Finite time blow-up analysis for the generalized Proudman-Johnson model
Jie Guo, Quansen Jiu
TL;DR
The paper analyzes the generalized Proudman–Johnson equation on the torus with a parameter $a$ and viscosity $ u$, focusing on the regime near $a=1$. It develops a dynamic rescaling framework and a weighted energy method to classify singularity formation, self-similar blow-up, and global existence across inviscid and viscous regimes. Key results include the construction of self-similar profiles for near-$a=1$ inviscid dynamics, finite-time blow-up for $a>1$ (and for viscous cases with small $|1-a|$), global existence for $a<1$, and Hölder-data blow-up at $a=1$, with precise energy estimates in weighted spaces.

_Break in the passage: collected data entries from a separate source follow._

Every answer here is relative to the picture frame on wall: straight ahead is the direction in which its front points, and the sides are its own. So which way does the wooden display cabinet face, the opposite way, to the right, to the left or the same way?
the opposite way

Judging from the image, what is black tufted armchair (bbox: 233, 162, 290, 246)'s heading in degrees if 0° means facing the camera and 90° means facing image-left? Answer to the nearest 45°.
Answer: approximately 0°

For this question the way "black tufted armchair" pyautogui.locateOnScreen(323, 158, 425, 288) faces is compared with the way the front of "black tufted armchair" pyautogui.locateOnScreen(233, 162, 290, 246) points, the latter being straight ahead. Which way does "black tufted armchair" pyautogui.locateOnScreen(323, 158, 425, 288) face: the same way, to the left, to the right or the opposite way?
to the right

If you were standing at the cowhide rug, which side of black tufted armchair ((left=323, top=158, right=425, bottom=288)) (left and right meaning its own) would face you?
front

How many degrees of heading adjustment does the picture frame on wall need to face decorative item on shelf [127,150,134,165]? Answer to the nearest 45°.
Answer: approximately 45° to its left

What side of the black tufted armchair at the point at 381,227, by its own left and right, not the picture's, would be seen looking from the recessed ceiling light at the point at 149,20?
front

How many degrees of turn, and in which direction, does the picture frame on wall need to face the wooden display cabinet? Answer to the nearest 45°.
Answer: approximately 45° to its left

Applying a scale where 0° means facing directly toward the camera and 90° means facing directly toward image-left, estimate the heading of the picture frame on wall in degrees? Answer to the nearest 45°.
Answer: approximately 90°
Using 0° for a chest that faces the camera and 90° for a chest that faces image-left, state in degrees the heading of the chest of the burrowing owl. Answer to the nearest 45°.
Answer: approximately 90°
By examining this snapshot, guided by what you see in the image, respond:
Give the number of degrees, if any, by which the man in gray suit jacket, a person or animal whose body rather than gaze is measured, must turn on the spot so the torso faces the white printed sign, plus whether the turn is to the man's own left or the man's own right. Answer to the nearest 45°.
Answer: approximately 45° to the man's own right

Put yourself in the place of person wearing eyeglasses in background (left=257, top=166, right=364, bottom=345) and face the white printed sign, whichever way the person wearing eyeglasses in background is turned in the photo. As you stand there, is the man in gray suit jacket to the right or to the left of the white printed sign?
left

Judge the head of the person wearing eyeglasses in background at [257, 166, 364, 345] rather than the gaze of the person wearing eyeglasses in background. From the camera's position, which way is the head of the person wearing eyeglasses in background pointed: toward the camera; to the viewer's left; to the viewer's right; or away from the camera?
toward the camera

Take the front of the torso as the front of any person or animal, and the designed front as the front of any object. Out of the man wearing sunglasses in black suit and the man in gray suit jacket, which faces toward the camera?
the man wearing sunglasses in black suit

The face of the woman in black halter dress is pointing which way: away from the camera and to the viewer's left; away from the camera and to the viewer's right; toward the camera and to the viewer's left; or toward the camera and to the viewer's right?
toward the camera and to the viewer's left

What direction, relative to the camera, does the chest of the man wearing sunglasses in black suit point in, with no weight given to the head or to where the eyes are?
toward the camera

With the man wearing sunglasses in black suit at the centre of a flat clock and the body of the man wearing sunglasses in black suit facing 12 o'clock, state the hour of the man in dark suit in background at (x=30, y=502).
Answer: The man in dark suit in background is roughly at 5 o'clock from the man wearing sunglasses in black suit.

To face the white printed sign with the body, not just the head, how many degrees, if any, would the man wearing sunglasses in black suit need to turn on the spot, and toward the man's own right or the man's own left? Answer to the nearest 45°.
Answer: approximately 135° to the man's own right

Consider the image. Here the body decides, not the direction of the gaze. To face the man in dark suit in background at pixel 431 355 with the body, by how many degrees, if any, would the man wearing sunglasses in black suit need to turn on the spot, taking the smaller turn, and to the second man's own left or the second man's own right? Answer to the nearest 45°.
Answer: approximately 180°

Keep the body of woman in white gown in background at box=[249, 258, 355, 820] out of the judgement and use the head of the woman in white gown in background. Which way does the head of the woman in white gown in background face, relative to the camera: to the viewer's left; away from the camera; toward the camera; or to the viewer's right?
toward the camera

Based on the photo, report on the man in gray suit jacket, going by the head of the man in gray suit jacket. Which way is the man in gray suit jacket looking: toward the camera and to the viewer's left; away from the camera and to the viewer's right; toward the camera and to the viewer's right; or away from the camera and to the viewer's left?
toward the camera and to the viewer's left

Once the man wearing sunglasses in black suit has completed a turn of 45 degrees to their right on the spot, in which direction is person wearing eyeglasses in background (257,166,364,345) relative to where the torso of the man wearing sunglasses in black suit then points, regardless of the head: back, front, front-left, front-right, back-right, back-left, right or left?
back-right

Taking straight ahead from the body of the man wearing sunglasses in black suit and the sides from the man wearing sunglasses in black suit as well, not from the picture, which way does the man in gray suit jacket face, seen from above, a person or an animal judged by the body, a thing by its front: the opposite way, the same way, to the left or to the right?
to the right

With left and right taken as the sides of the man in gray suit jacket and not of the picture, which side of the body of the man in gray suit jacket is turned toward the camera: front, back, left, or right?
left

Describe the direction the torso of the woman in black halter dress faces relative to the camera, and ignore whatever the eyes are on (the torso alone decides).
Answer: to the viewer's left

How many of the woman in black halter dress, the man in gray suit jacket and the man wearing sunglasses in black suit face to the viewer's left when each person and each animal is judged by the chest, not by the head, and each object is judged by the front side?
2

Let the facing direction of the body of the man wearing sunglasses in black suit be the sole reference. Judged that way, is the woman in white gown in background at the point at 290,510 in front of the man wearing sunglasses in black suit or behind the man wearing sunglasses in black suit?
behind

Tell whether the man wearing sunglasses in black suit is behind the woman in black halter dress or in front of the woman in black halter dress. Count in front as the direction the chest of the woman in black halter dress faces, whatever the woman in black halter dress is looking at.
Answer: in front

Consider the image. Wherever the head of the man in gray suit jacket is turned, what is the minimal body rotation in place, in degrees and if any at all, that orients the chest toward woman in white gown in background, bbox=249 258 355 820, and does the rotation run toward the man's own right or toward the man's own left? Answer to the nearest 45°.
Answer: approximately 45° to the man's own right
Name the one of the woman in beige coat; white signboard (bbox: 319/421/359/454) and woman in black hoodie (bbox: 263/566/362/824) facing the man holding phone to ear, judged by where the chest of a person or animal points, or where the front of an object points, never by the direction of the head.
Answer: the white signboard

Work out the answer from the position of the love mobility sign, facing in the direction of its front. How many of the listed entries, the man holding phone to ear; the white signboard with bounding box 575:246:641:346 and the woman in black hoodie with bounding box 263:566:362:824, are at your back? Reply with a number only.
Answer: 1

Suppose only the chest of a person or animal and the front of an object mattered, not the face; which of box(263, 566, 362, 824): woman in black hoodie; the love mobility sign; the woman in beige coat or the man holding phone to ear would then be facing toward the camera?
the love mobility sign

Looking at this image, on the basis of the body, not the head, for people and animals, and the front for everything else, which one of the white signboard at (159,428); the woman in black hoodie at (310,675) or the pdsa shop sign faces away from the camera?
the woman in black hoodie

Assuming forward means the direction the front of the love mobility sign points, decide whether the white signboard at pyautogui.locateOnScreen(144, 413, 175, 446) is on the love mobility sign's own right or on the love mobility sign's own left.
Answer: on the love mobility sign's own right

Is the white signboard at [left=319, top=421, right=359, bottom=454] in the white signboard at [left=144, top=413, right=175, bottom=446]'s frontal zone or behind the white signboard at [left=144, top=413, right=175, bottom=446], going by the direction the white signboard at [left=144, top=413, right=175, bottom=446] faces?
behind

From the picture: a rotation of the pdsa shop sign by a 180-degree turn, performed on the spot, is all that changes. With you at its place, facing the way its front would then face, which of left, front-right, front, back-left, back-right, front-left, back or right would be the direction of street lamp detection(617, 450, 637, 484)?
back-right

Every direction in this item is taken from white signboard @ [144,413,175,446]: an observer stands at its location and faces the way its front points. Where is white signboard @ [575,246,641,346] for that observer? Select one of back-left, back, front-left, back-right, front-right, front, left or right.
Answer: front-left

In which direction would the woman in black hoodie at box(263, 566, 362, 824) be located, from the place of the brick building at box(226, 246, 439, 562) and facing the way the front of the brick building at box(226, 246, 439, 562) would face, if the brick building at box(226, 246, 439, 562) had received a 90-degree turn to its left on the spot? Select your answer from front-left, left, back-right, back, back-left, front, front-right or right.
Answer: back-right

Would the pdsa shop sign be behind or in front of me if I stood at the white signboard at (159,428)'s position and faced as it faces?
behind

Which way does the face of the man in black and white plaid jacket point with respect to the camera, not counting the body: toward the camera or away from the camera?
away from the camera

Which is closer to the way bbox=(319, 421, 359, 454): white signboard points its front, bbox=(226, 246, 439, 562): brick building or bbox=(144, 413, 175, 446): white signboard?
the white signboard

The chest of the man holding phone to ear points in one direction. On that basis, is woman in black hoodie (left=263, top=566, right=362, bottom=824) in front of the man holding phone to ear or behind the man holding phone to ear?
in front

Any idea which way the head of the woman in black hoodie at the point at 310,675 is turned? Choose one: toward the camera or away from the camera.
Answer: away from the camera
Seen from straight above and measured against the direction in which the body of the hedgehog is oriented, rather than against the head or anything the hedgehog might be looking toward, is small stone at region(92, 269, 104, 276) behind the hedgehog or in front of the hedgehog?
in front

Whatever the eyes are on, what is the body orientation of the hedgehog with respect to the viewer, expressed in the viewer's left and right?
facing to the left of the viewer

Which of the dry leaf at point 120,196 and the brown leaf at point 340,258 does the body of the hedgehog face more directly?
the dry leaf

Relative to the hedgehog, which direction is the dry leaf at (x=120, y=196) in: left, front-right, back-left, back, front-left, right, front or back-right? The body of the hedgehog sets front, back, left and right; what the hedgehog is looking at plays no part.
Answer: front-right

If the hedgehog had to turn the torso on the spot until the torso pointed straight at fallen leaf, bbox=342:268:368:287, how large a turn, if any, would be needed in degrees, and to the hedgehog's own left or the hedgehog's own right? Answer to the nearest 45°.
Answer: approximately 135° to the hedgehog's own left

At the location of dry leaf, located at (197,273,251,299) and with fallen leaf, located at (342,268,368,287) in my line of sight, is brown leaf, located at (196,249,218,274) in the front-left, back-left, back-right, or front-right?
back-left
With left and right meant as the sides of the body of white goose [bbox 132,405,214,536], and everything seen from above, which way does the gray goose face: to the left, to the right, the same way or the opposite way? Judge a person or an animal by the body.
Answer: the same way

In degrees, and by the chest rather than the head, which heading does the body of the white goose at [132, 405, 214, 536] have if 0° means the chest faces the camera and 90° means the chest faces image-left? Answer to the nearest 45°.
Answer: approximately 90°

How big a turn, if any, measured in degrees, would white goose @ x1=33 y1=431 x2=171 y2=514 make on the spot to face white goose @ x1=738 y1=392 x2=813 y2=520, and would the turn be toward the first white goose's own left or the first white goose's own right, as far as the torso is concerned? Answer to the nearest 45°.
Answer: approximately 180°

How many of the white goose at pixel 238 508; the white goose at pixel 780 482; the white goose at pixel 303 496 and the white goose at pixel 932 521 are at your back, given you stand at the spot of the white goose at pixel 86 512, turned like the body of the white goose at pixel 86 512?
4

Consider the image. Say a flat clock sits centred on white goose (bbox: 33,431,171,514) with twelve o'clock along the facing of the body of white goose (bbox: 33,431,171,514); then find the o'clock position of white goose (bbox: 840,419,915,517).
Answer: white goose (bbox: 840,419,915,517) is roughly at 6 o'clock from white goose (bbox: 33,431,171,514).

Together, these findings illuminate the delicate balance between convection and vortex-stretching in a one-parameter family of fluid models and provide rigorous criteria for singularity formation in the generalized Proudman–Johnston dynamics.
Abstract
In this paper, we study the generalized Proudman-Johnson equation posed on the torus. In the critical regime where the parameter $a$ is close to and slightly greater than 1, we establish finite time blow-up of smooth solutions to the inviscid case. Moreover, we show that the blow-up is asymptotically self-similar for a class of smooth initial data. In contrast, when the parameter $a$ lies slightly below 1, we prove the global in time existence for the same initial data. In addition, we demonstrate that inviscid Proudman-Johnson equation with Hölder continuous data also develops a self-similar blow-up. Finally, for the viscous case with $a>1$, we prove that smooth initial data can still lead to finite time blow-up.